Alabama GOP Asks Supreme Court to Reinstate Congressional Map
Alabama Republicans are taking their congressional redistricting fight back to the Supreme Court after a federal court blocked the state’s GOP-backed map. The federal court ruled this week that Republicans intentionally discriminated against Black voters despite the Supreme Court’s recent decision weakening the Voting Rights Act. On Wednesday, Alabama officials filed an emergency appeal asking the nation’s highest court to allow the state to use a Republican-favored congressional map for the 2026 elections. Control for the U.S. House could come down to just a handful of seats. So, Alabama being able to shift even one seat to Republicans is a big deal. The filing came just one day after a three-judge federal panel ruled Alabama could not move forward with the map and instead must continue using a court-ordered district configuration that helped Democrats gain an additional congressional seat.

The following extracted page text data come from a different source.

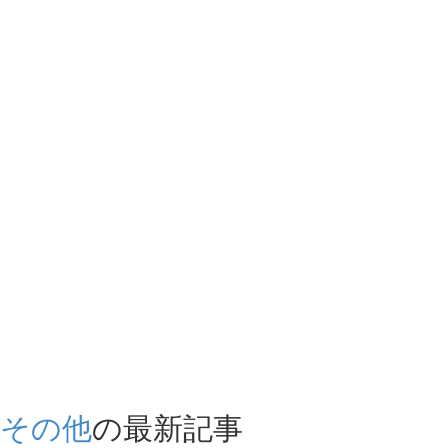
その他
の最新記事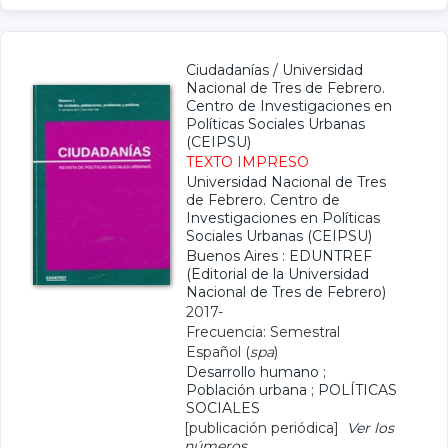
Ciudadanías
/
Universidad
Nacional de Tres de Febrero.
Centro de Investigaciones en
Políticas Sociales Urbanas
(CEIPSU)
TEXTO IMPRESO
Universidad Nacional de Tres
de Febrero. Centro de
Investigaciones en Políticas
Sociales Urbanas (CEIPSU)
Buenos Aires : EDUNTREF
(Editorial de la Universidad
Nacional de Tres de Febrero)
2017-
Frecuencia: Semestral
Español (
spa
)
Desarrollo humano
;
Población urbana
;
POLÍTICAS
SOCIALES
[publicación periódica]
Ver los
números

The latest legal battle has quickly become one of the biggest tests yet of the Supreme Court’s recent ruling in Louisiana v. Callais, which significantly narrowed the use of race in congressional redistricting and triggered a wave of Republican-led map redraws across the South. Alabama Republicans argue the Supreme Court’s ruling vindicates their position and clears the way for the state to abandon a map containing two majority-Black districts. But the lower federal court said the issue in Alabama goes beyond the Voting Rights Act alone. In Tuesday’s ruling, the panel concluded the Alabama map still reflected unconstitutional racial discrimination.